● **REQUIRED WORK**
**A)** In the article on the Michigan auto parts lawsuit, in which city's US District Court was the wrongful death suit filed?
**B)** In the entries, update every "locality" to "site" in the lines starting at the one containing "order: Lamiales" and ending at the one containing "catalogue / barcode: US 3253034". Give back only those lines, with everything else unchanged.

● **SOURCE EXCERPT**
☆ ☆ ☆ ☆ ☆
Lawsuit over Michigan worker's death highlights conditions in auto parts industry
Shannon Jones and Nick Rodriguez
27 March 2017
The horrific death of an auto parts worker in Ionia, Michigan in 2015, now the subject of a lawsuit, sheds light on the brutal regime existing among this section of workers, some of the most exploited in the United States. William Holbrook filed a wrongful death suit in US District Court in Grand Rapids, Michigan on March 7 of this year. The suit comes almost two years after the death of his wife, Wanda Holbrook, in an on-the-job accident at Ventra Automotive, an auto parts supplier located in Ionia, about two hours northwest of Detroit.
Ventra is a subsidiary of Flex-N-Gate, which is ranked 46 in Automotive News’ list of Tier-1 global parts suppliers. Flex-N-Gate is owned by Pakistani-American billionaire Shahid Khan, who also owns the Jacksonville Jaguars National Football League franchise and English Football League Championship team Fulham F.C.
Flex-N-Gate is named as a defendant in the case along with Prodomax Automation, FANUC America, Nachi Robotic Systems and Lincoln Electric. The lawsuit alleges that due to negligence by these companies in the manufacture, installation, integration or engineering of robotic devices, “Wanda suffered tremendous fright, shock and conscious pain and suffering.”
☆ ☆ ☆ ☆ ☆
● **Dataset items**

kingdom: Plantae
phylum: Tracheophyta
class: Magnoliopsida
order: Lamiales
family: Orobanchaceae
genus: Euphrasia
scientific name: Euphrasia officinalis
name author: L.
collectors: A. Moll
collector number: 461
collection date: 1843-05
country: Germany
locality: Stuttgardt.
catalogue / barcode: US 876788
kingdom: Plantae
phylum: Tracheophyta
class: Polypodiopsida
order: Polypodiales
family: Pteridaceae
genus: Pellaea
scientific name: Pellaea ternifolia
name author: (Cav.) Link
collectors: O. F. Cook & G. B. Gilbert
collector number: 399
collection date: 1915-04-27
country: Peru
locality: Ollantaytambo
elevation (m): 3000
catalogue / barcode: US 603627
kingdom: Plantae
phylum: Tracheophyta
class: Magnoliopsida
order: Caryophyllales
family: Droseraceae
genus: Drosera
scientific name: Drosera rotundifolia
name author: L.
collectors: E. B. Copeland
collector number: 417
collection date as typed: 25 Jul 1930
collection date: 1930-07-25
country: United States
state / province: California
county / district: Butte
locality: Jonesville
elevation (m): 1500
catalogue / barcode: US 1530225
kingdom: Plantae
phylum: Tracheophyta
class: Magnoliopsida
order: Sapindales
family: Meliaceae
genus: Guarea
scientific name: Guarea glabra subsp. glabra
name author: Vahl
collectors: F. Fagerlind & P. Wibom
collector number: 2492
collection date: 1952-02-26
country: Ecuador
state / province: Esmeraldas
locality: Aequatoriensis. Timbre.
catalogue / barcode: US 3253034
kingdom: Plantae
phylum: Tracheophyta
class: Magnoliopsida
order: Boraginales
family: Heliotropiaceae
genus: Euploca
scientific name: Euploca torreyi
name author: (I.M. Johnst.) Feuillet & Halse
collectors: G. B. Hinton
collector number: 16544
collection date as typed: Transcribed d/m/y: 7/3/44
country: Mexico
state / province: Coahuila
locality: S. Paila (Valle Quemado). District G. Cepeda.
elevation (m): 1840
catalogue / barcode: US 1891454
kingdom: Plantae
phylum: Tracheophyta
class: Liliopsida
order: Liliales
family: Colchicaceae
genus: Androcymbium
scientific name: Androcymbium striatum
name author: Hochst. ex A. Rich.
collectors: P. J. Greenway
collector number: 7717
☆ ☆ ☆ ☆ ☆
● **EXPECTED ANSWERS**
**A)** Grand Rapids, Michigan.

**B)**
order: Lamiales
family: Orobanchaceae
genus: Euphrasia
scientific name: Euphrasia officinalis
name author: L.
collectors: A. Moll
collector number: 461
collection date: 1843-05
country: Germany
site: Stuttgardt.
catalogue / barcode: US 876788
kingdom: Plantae
phylum: Tracheophyta
class: Polypodiopsida
order: Polypodiales
family: Pteridaceae
genus: Pellaea
scientific name: Pellaea ternifolia
name author: (Cav.) Link
collectors: O. F. Cook & G. B. Gilbert
collector number: 399
collection date: 1915-04-27
country: Peru
site: Ollantaytambo
elevation (m): 3000
catalogue / barcode: US 603627
kingdom: Plantae
phylum: Tracheophyta
class: Magnoliopsida
order: Caryophyllales
family: Droseraceae
genus: Drosera
scientific name: Drosera rotundifolia
name author: L.
collectors: E. B. Copeland
collector number: 417
collection date as typed: 25 Jul 1930
collection date: 1930-07-25
country: United States
state / province: California
county / district: Butte
site: Jonesville
elevation (m): 1500
catalogue / barcode: US 1530225
kingdom: Plantae
phylum: Tracheophyta
class: Magnoliopsida
order: Sapindales
family: Meliaceae
genus: Guarea
scientific name: Guarea glabra subsp. glabra
name author: Vahl
collectors: F. Fagerlind & P. Wibom
collector number: 2492
collection date: 1952-02-26
country: Ecuador
state / province: Esmeraldas
site: Aequatoriensis. Timbre.
catalogue / barcode: US 3253034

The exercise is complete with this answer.